WORK TO BE COMPLETED
How many lines below contain the string "KmsManaged"? Reply with the figure and no further words.

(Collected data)
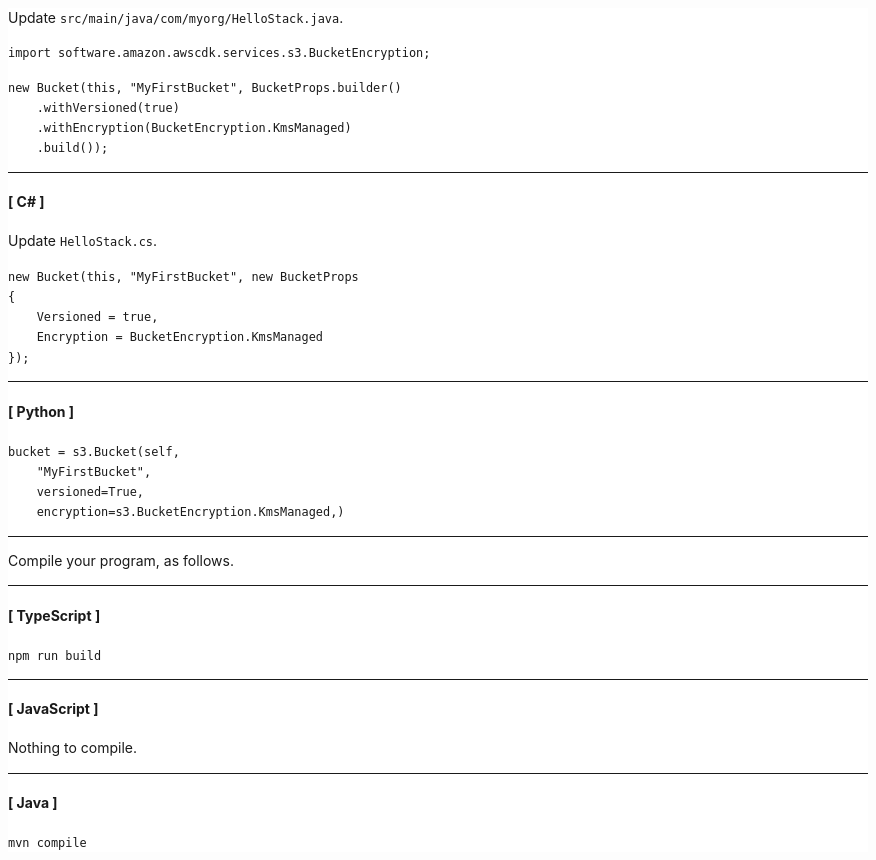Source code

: Update `src/main/java/com/myorg/HelloStack.java`\.

```
import software.amazon.awscdk.services.s3.BucketEncryption;
```

```
new Bucket(this, "MyFirstBucket", BucketProps.builder()
    .withVersioned(true)
    .withEncryption(BucketEncryption.KmsManaged)
    .build());
```

------
#### [ C\# ]

Update `HelloStack.cs`\.

```
new Bucket(this, "MyFirstBucket", new BucketProps
{
    Versioned = true,
    Encryption = BucketEncryption.KmsManaged
});
```

------
#### [ Python ]

```
bucket = s3.Bucket(self, 
    "MyFirstBucket", 
    versioned=True,
    encryption=s3.BucketEncryption.KmsManaged,)
```

------

Compile your program, as follows\.

------
#### [ TypeScript ]

```
npm run build
```

------
#### [ JavaScript ]

Nothing to compile\.

------
#### [ Java ]

```
mvn compile
```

RESPONSE TO THE EXERCISE
3